For open-ended creative and research tasks, you can't fully specify acceptable outputs in advance. The model needs some internal sense of boundaries for genuinely ambiguous cases.
As a first line of defense, in-model safety stops the majority of casual misuse attempts. This has real value even if it doesn't stop sophisticated adversaries. Security is about raising costs, not achieving perfection.
The argument isn't either/or. It's about emphasis. Both matter. But if you're building systems where LLMs touch real data and take real actions, the architectural patterns deserve at least as much attention as the model's training.
Finding the Balance
We've been here before. Every powerful tool (databases, web servers, APIs) went through a phase where we learned, sometimes painfully, how to use it safely. The answer was never to make the tool less capable. It was to build systems that treated external input as potentially hostile and validated it before letting it reach anything important.

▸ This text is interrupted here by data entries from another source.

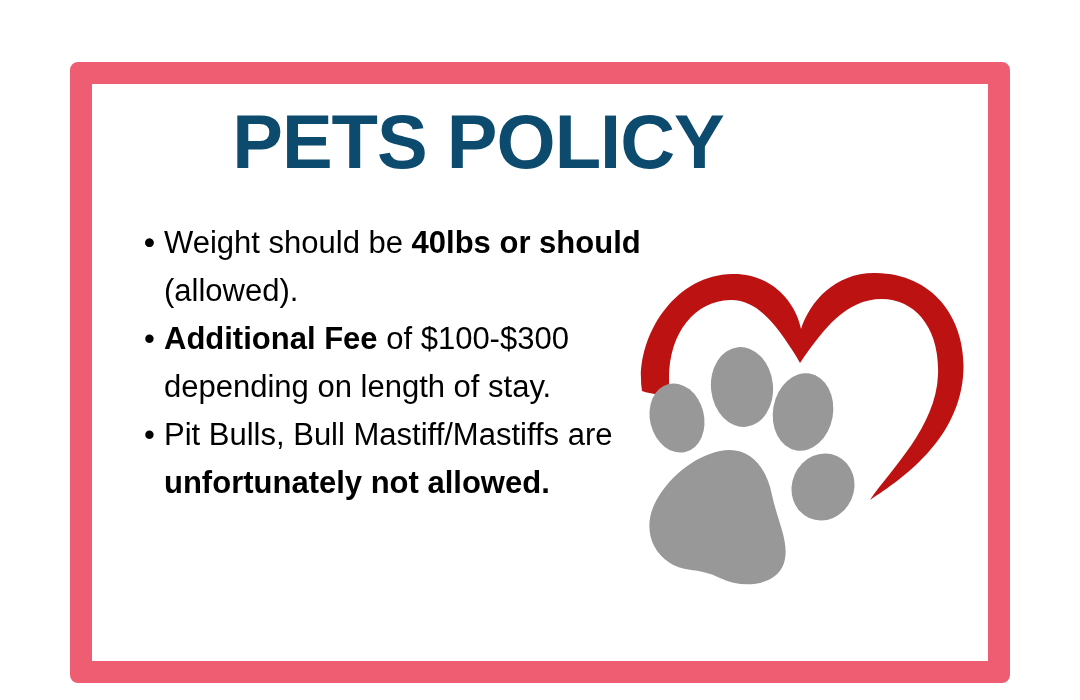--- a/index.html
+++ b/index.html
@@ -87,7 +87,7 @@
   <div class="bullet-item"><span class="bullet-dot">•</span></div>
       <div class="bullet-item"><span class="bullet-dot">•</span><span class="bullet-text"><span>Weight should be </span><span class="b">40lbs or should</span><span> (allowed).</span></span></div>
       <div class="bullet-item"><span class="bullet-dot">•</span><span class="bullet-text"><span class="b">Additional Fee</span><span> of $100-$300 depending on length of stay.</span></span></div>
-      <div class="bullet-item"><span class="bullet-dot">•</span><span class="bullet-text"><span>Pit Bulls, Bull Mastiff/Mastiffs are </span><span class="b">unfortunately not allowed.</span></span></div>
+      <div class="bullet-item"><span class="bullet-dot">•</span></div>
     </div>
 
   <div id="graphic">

LLMs are powerful, and that power is exactly why we need to be thoughtful about how we deploy them. The people who are afraid aren't wrong; there are real risks. The people who are excited aren't wrong either; there's real potential. The path forward is the same boring engineering discipline we've applied to every other dangerous-but-useful technology: deterministic filters, constrained APIs, layered permissions, human-in-the-loop approvals where stakes are high.
The model is a component. Wrap it in a system that ensures it can only do what you've explicitly allowed, and you get the best of both worlds: tools that work and systems that are safe.